● Textauszug
Die angemeldete Bezeichnung weist danach die konkrete Eignung auf, vom Verkehr als Unterscheidungsmittel für die nunmehr noch der Anmeldung zugrundeliegenden Waren gegenüber solchen anderer Unternehmen aufgefaßt zu werden, zumal es zur Begründung von Unterscheidungskraft auch keines weiteren Phantasieüberschusses, sonstiger besonderer Auffälligkeiten oder Besonderheiten der Markenbildung bedarf (vgl auch zu Art 7 Abs 1 Buchst c GMV EuG MarkenR 2001, 181, 184 Ziff 39 und Ziff 40 - EASYBANK) und bei der Beurteilung der absoluten Schutzhindernisse grundsätzlich ein großzügiger Maßstab anzulegen ist.

● Bereitgestelltes Material
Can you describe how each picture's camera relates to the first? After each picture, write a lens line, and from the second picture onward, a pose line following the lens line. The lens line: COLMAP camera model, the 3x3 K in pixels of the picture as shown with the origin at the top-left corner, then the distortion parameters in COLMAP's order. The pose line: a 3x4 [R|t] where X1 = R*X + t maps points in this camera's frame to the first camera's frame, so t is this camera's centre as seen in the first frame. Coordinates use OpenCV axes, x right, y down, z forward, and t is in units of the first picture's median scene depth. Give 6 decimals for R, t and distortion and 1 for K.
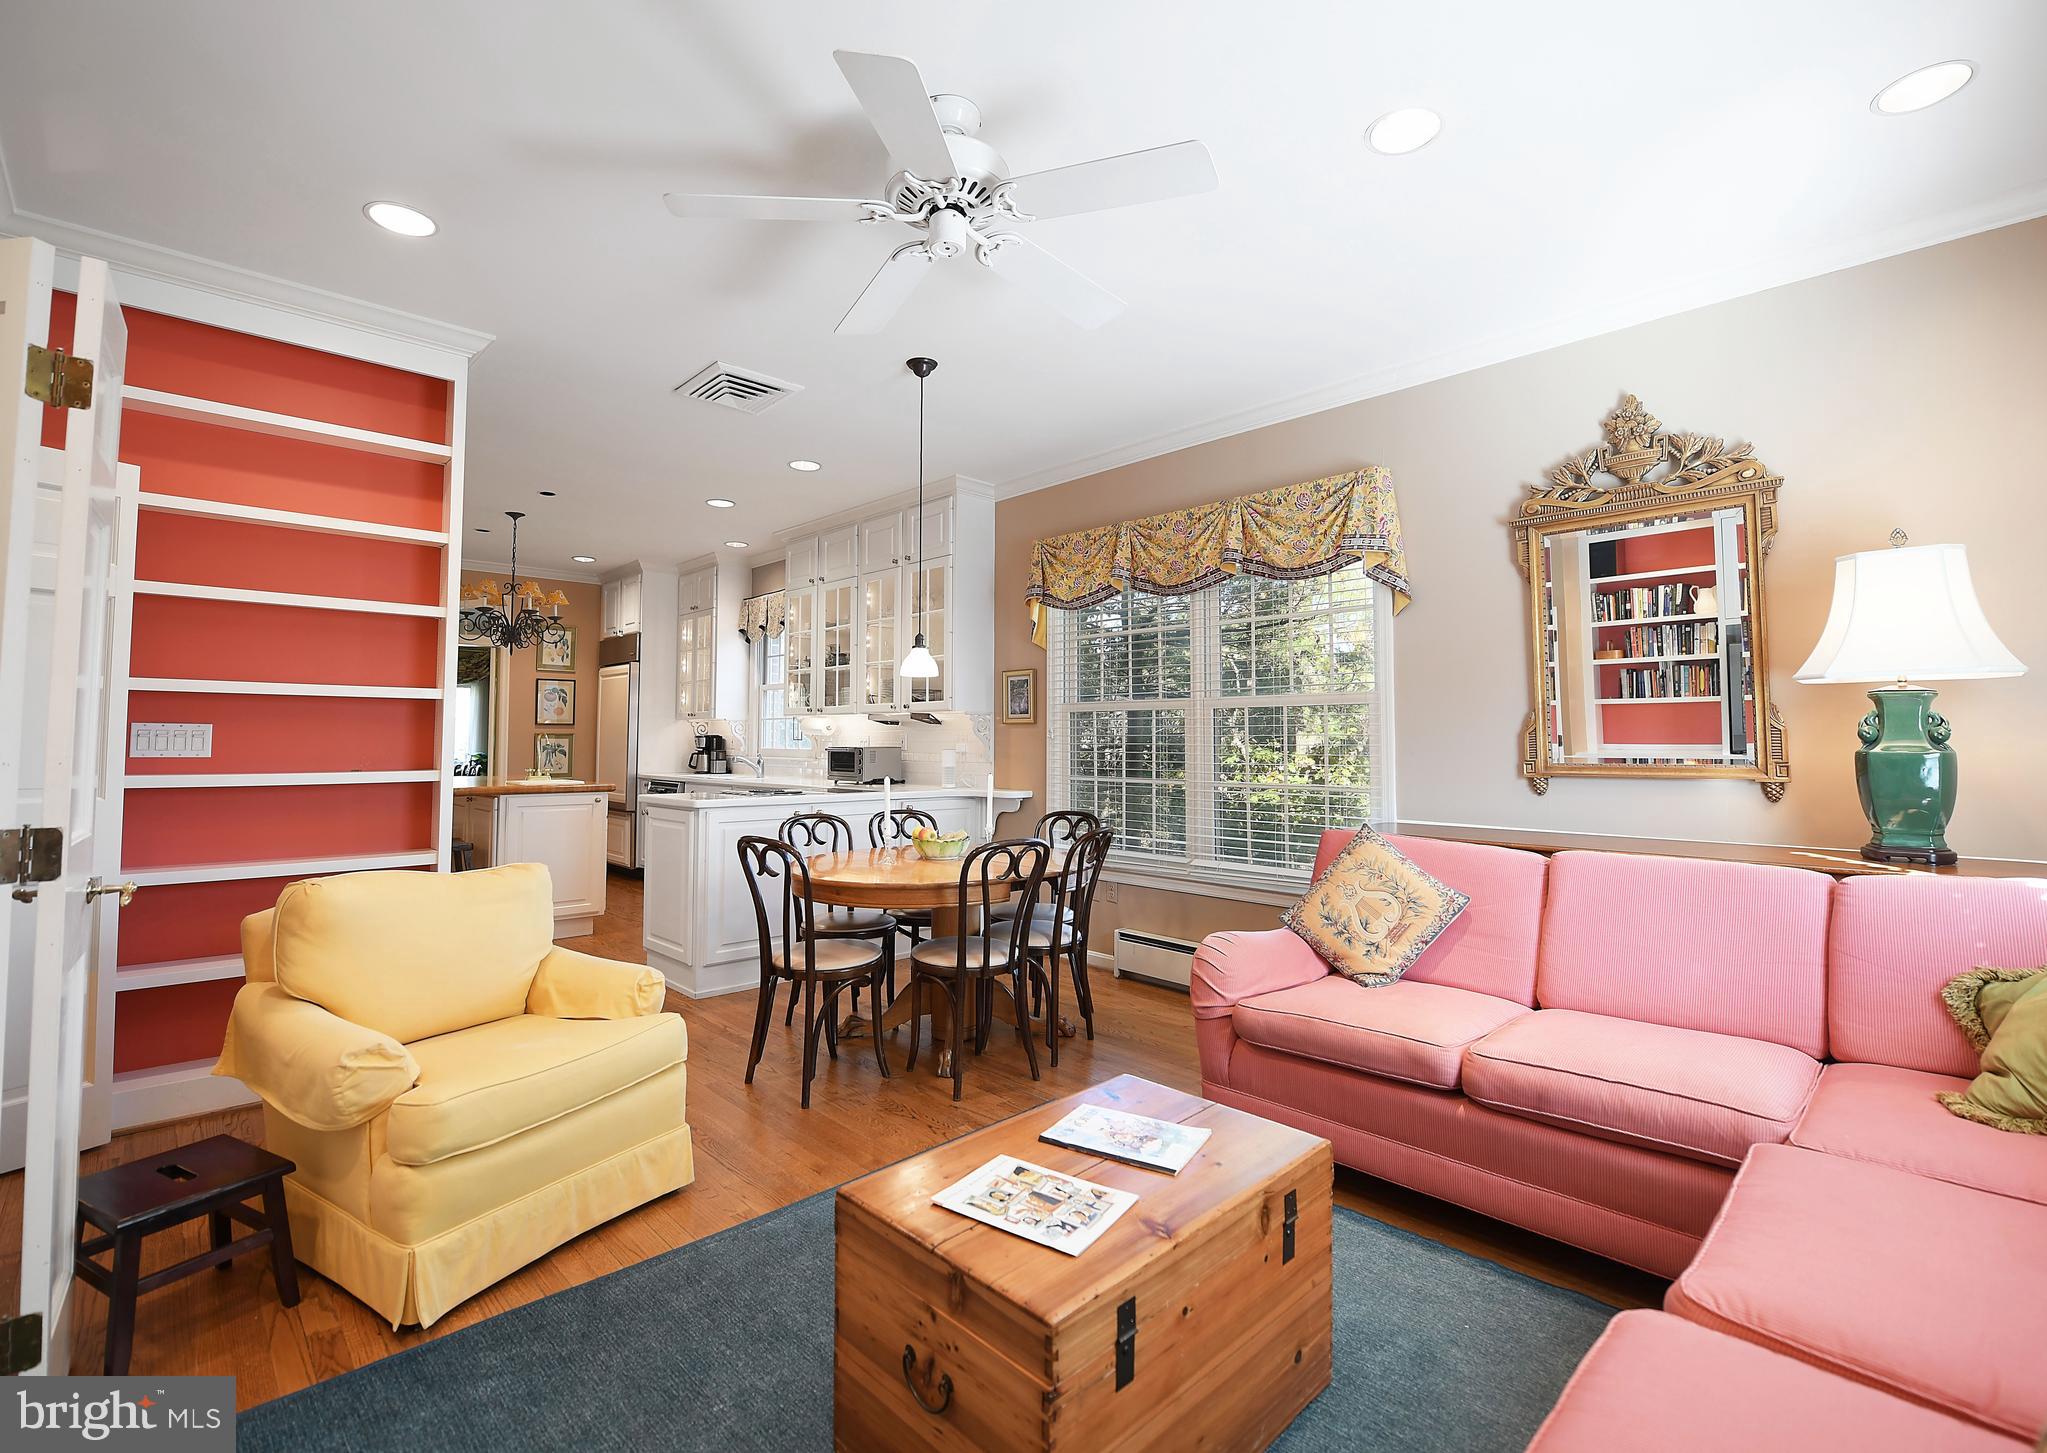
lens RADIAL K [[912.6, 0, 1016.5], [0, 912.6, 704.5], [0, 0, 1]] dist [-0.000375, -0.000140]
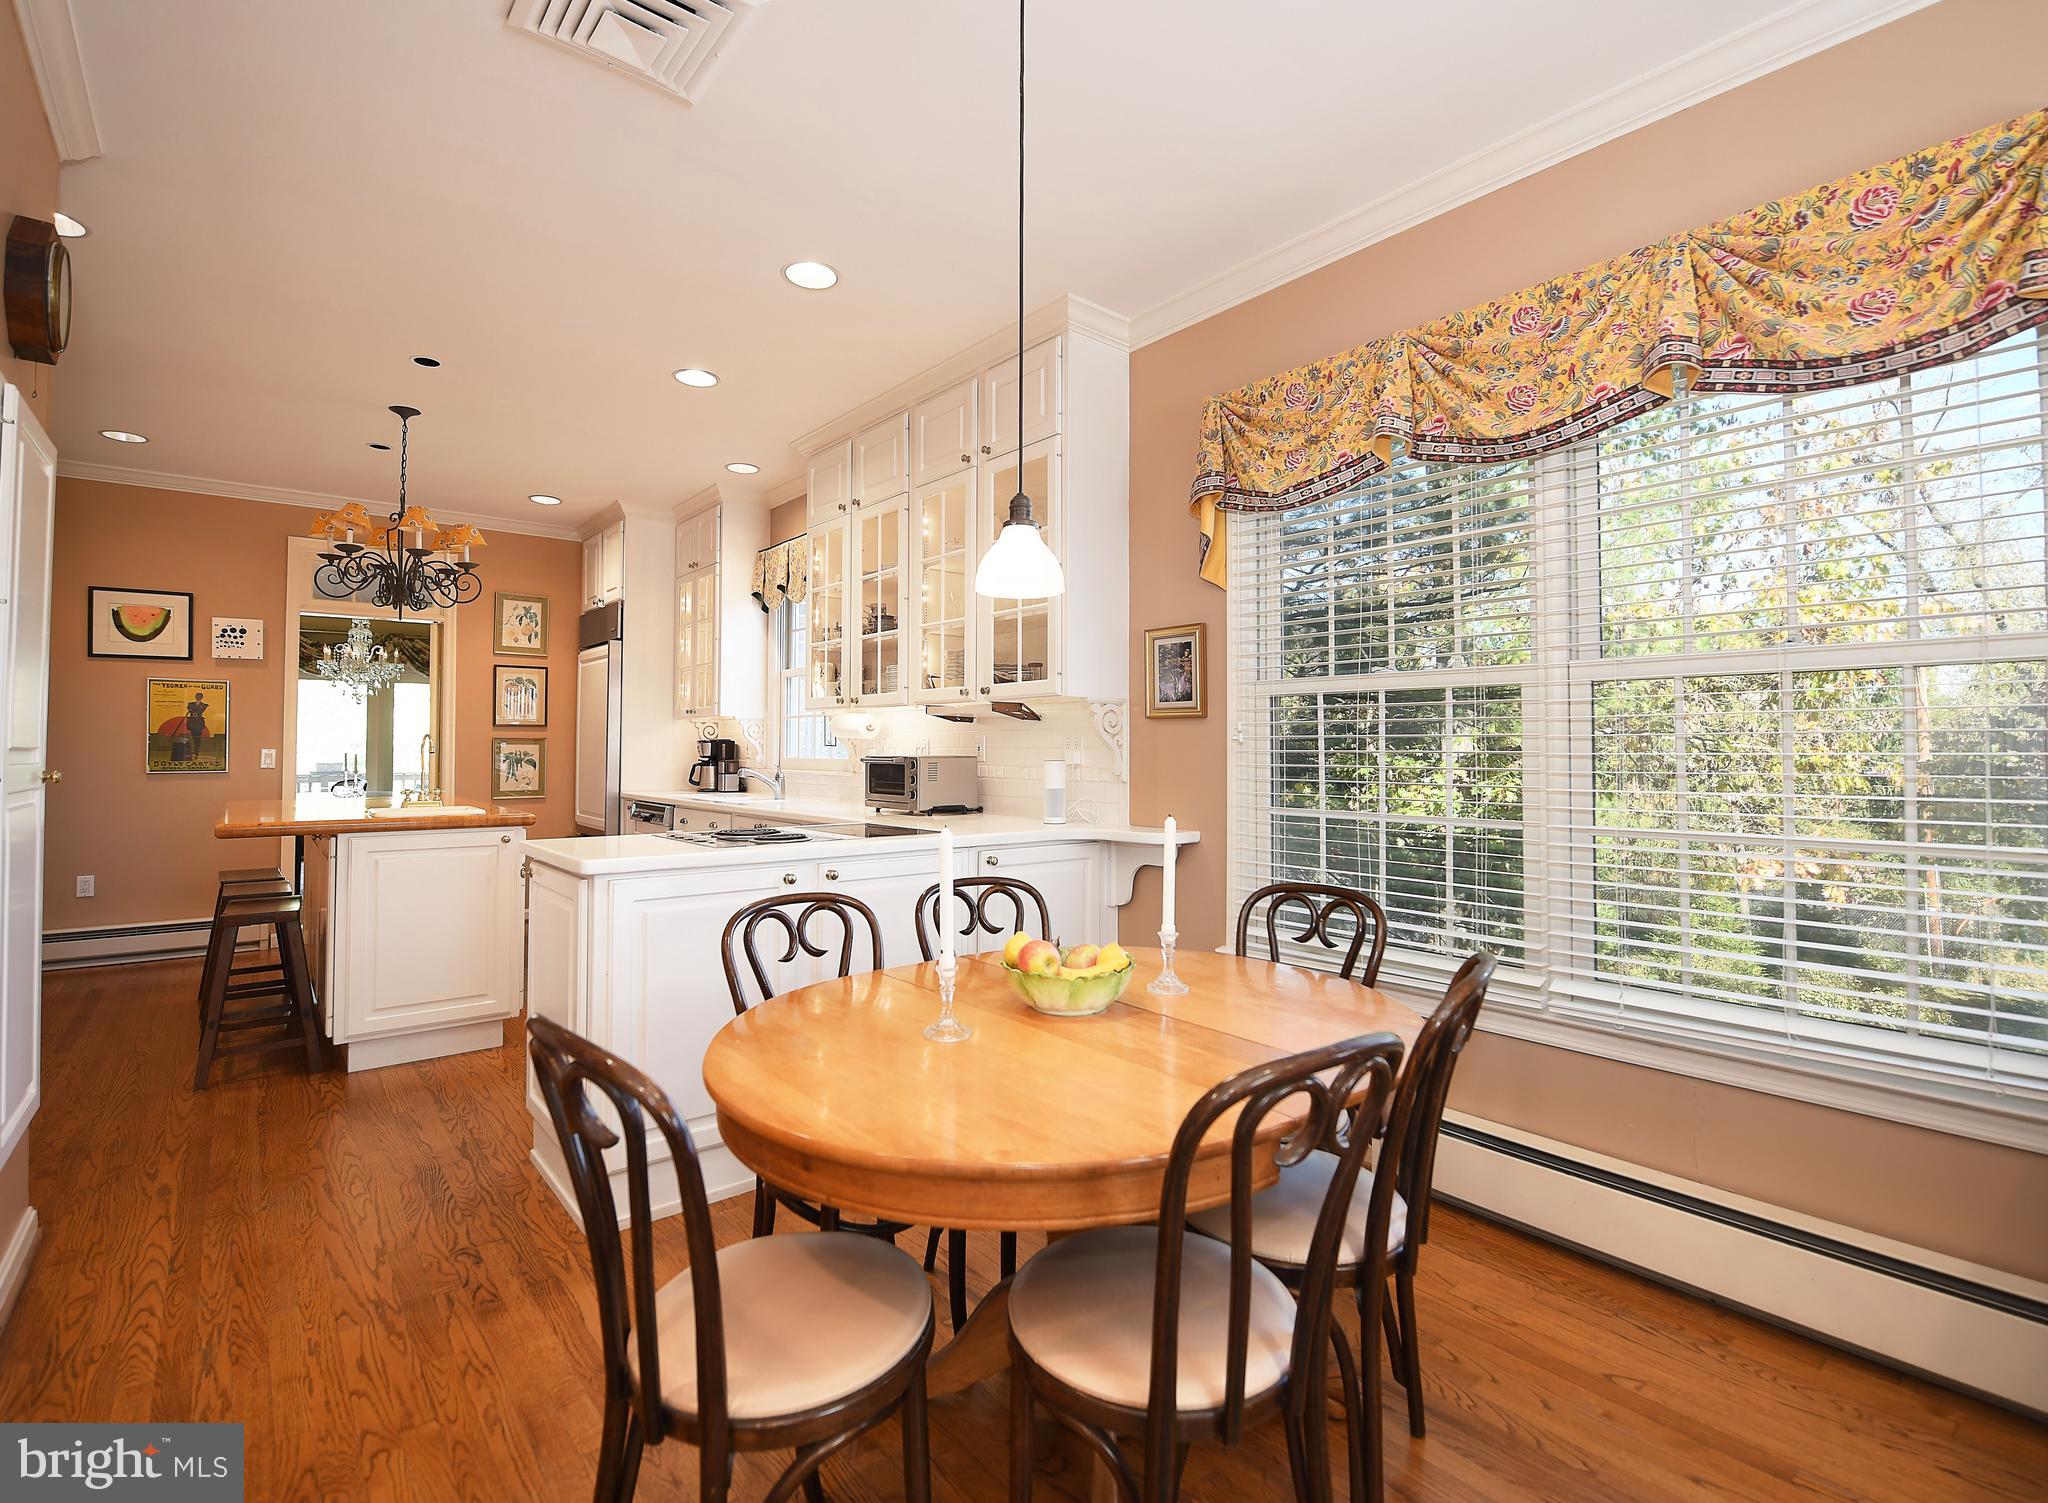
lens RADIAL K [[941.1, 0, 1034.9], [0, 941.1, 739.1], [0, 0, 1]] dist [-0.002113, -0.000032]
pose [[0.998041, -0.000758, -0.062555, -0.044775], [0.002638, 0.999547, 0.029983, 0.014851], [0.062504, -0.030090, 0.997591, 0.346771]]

● Zu bearbeitende Aufgaben
• A. Schreiben Sie aus dem Textauszug den Abschnitt von „Die angemeldete Bezeichnung“ bis „Maßstab anzulegen ist.“ wortgetreu ab.
• B. Wie viele Zeilen der Einträge enthalten die Zeichenfolge „lens“? Nennen Sie nur die Zahl.
Der Textauszug und die Einträge stehen in keinem Zusammenhang miteinander.

● Übersicht der Antworten
• A.
Die angemeldete Bezeichnung weist danach die konkrete Eignung auf, vom Verkehr als Unterscheidungsmittel für die nunmehr noch der Anmeldung zugrundeliegenden Waren gegenüber solchen anderer Unternehmen aufgefaßt zu werden, zumal es zur Begründung von Unterscheidungskraft auch keines weiteren Phantasieüberschusses, sonstiger besonderer Auffälligkeiten oder Besonderheiten der Markenbildung bedarf (vgl auch zu Art 7 Abs 1 Buchst c GMV EuG MarkenR 2001, 181, 184 Ziff 39 und Ziff 40 - EASYBANK) und bei der Beurteilung der absoluten Schutzhindernisse grundsätzlich ein großzügiger Maßstab anzulegen ist.

• B. 3